Sur les conclusions à fin d’injonction :
5. Le présent jugement implique seulement que le préfet de police, ou tout préfet territorialement compétent, réexamine la situation de M. B dans le délai de trois mois suivant la notification du présent jugement et lui délivre, le temps du réexamen, une autorisation provisoire de séjour dans le délai de quinze jours suivant la notification de ce même jugement. Il n’y a pas lieu d’assortir cette injonction d’une astreinte.
Sur les frais de litige :
6. Il y a lieu, dans les circonstances de l’espèce, de mettre à la charge de l’Etat le versement à Me Mallet, avocat de M. B d’une somme de 1 200 euros au titre de l’article L. 761-1 du code de justice administrative et de l’article 37 de la loi du 10 juillet 1991, sous réserve que ce dernier renonce à percevoir la somme correspondant à la part contributive de l’Etat au titre de l’aide juridictionnelle.
D E C I D E :
Article 1er : Les décisions du 16 septembre 2024 par lesquelles le préfet de police a refusé de renouveler le titre de séjour de M. B, l’a obligé à quitter le territoire français et a fixé le pays à destination duquel il pourra être éloigné sont annulées.
Article 2 : Il est enjoint au préfet de police ou au préfet territorialement compétent de réexaminer la situation de M. B dans le délai de trois mois suivant la notification du présent jugement et de lui délivrer, le temps du réexamen, une autorisation provisoire de séjour dans un délai de quinze jours suivant la notification de ce même jugement.
Article 3 : L’Etat versera à Me Mallet, conseil de M. B, une somme de 1 200 euros en application des dispositions de l’article L. 761-1 du code de justice administrative et de l’article 37 de la loi du 10 juillet 1991, sous réserve que Me Mallet renonce à percevoir la somme correspondant à la part contributive de l’État au titre de sa mission d’aide juridictionnelle.

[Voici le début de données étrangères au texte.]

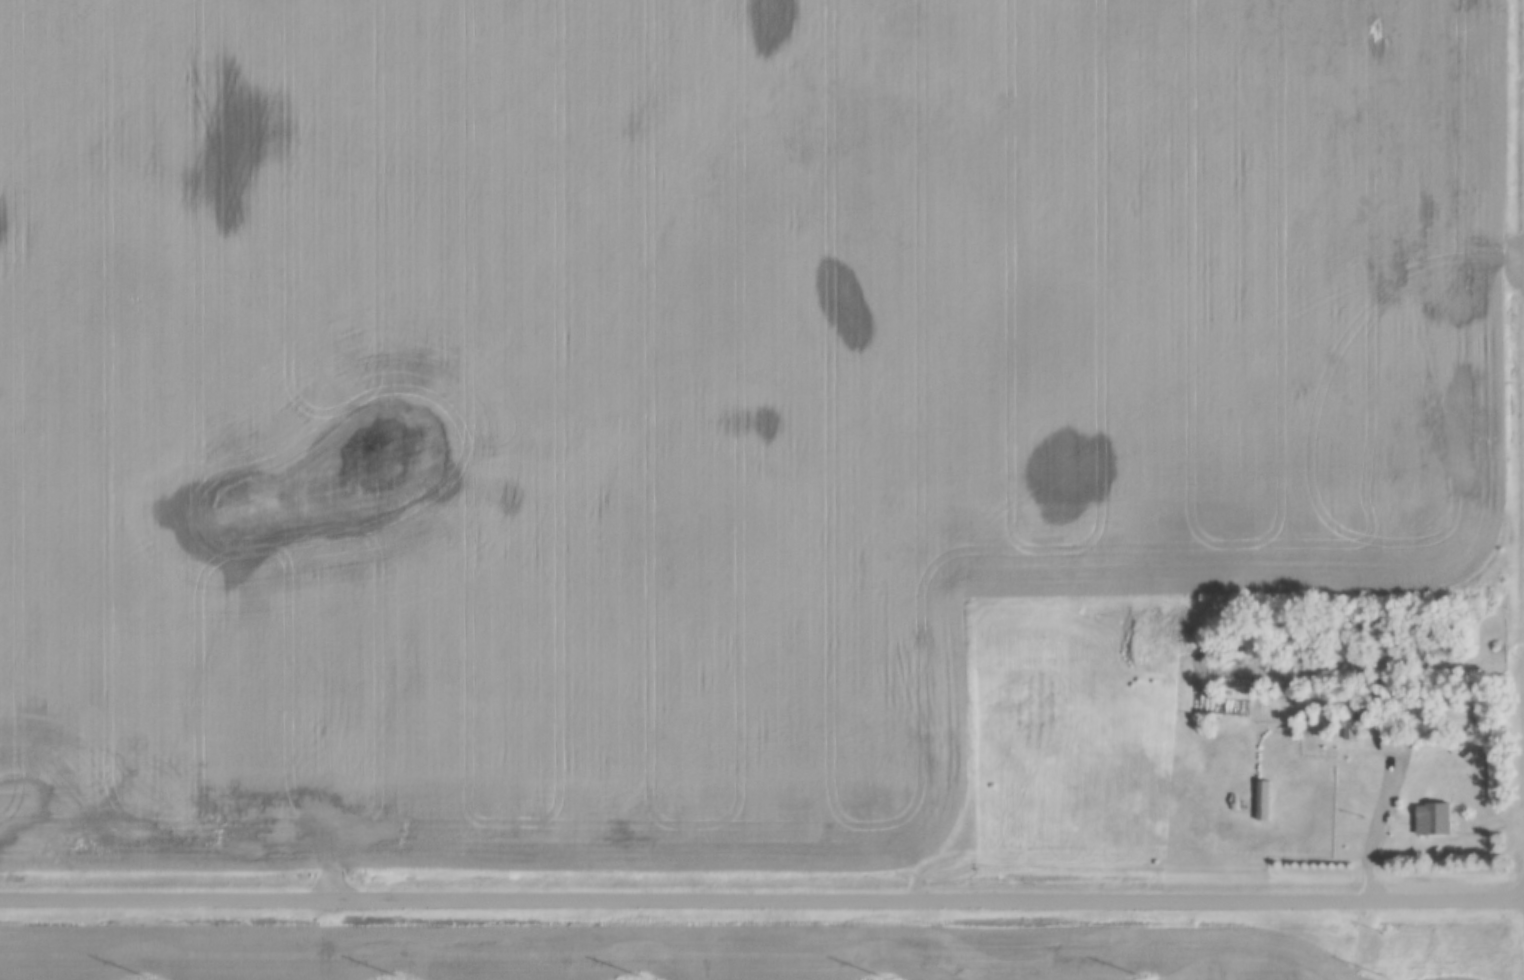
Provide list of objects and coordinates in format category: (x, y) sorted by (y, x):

Article 4 : Le surplus des conclusions de la requête est rejeté.
Article 5 : Le présent jugement sera notifié à M. A B, à Me Mallet et au préfet de police.
Copie en sera adressée à l’Office français de l’immigration et de l’intégration.
Délibéré après l’audience du 8 avril 2025, à laquelle siégeaient :
— Mme Topin, présidente ;
— M. Matalon, premier conseiller ;
— M. Hémery, premier conseiller.
Rendu public par mise à disposition au greffe le 30 avril 2025.
La présidente-rapporteure,
Signé
E. Topin
L’assesseur le plus ancien,
Signé
D. Matalon
La greffière,
Signé
E. Cardoso
La République mande et ordonne au préfet de police en ce qui le concerne ou à tous commissaires de justice à ce requis en ce qui concerne les voies de droit commun contre les parties privées, de pourvoir à l’exécution de la présente décision.